This November, YA librarians and authors will descend upon St. Louis for the 2012 Young Adult Literature Symposium. If you haven’t been to this before, I highly recommend it. I went in 2010 and met a lot of fabulous people and rubbed elbows with a few authors (perpetuating my girl-crush on Lauren Myracle) and came away with a lot of great information. This year the theme is Hit Me with the Next Big Thing.

I started thinking about what exactly that means. How can we predict the future of what’s going to be hot and what’s going to flop? It’s not always easy to find what will be successful for your library, even when you’ve seen it be successful everywhere around you. I admit, I was having trouble with this concept until I listened to a webinar from Infopeople called Improvisation at Work! Communicating and Innovating in Your Library. Part of it covered the idea of “Yes, and.” When I did an improv program for the teens at my library this past summer, one of the things that we covered is keeping the scene going versus shutting it down. I didn’t know it was called this at the time, but I was teaching them “Yes, and.”

One of the applications of “Yes, and” is brainstorming without judgment. We’ve all probably been in those meetings where we’re asked to brainstorm ideas on how to do something or come up with something new and innovative. If you’re saying, “Been there, done that,” you’ve also probably encountered the person who always wants to point out the negative aspects of a suggestion. Whether their naysaying is legitimate or not is not the problem. The problem is that the naysayers can stop us in our tracks and keep us from being truly innovative.’  (Try making a rule in one of these brainstorming sessions that you can only make positive statements and see your results. You may come up with something truly amazing that you never would have thought of before).
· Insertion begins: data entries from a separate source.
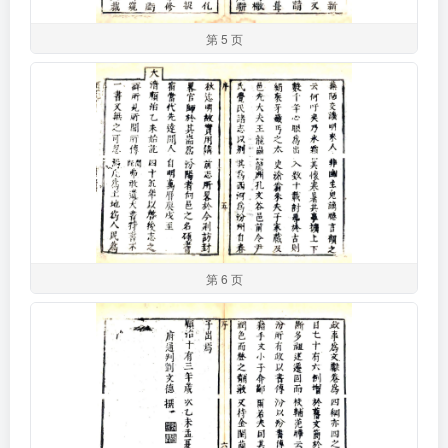
第 5 页
第 6 页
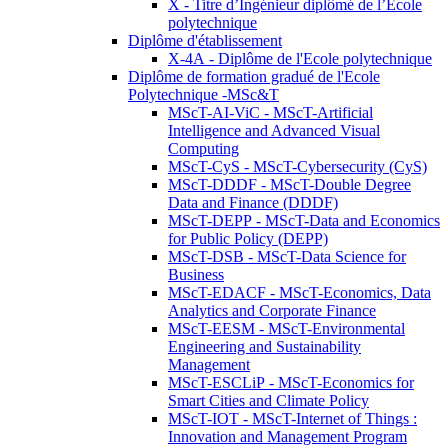
X - Titre d’Ingénieur diplômé de l’École
polytechnique
Diplôme d'établissement
X-4A - Diplôme de l'Ecole polytechnique
Diplôme de formation gradué de l'Ecole
Polytechnique -MSc&T
MScT-AI-ViC - MScT-Artificial
Intelligence and Advanced Visual
Computing
MScT-CyS - MScT-Cybersecurity (CyS)
MScT-DDDF - MScT-Double Degree
Data and Finance (DDDF)
MScT-DEPP - MScT-Data and Economics
for Public Policy (DEPP)
MScT-DSB - MScT-Data Science for
Business
MScT-EDACF - MScT-Economics, Data
Analytics and Corporate Finance
MScT-EESM - MScT-Environmental
Engineering and Sustainability
Management
MScT-ESCLiP - MScT-Economics for
Smart Cities and Climate Policy
MScT-IOT - MScT-Internet of Things :
Innovation and Management Program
So what will be the trends of the future? What genre is going to be the next vampire-craze? Our teens are changing, so how will that be reflected? What is the Next Big Thing? Start a dialogue of “Yes, and,” see where it takes you, and then share it in the comments or bring it with you to St. Louis!
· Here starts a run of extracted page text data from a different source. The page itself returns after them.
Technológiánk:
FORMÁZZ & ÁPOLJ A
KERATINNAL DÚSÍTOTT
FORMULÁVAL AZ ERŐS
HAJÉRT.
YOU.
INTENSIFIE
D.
One Thought on “Yes, and Hit Me with the Next Big Thing

  1. Anyone who knows me well knows I have “yes, and” tattooed on my left arm. (I actually got it done while I was at Annual in Chicago–my, how time flies!) I firmly believe that my improv training is some of the most valuable training I ever got for working with teens, particularly in a high school with a flexible schedule where I never know quite what the day will bring.

    Just as it’s crucial on stage to accept (and build upon) the reality your scene partner offers you, it’s crucial to accept (and support) the reality your teens live in, whether or not it conforms to larger trends. Some of the (supposedly) hottest trends in YA literature at large have totally flopped in my school.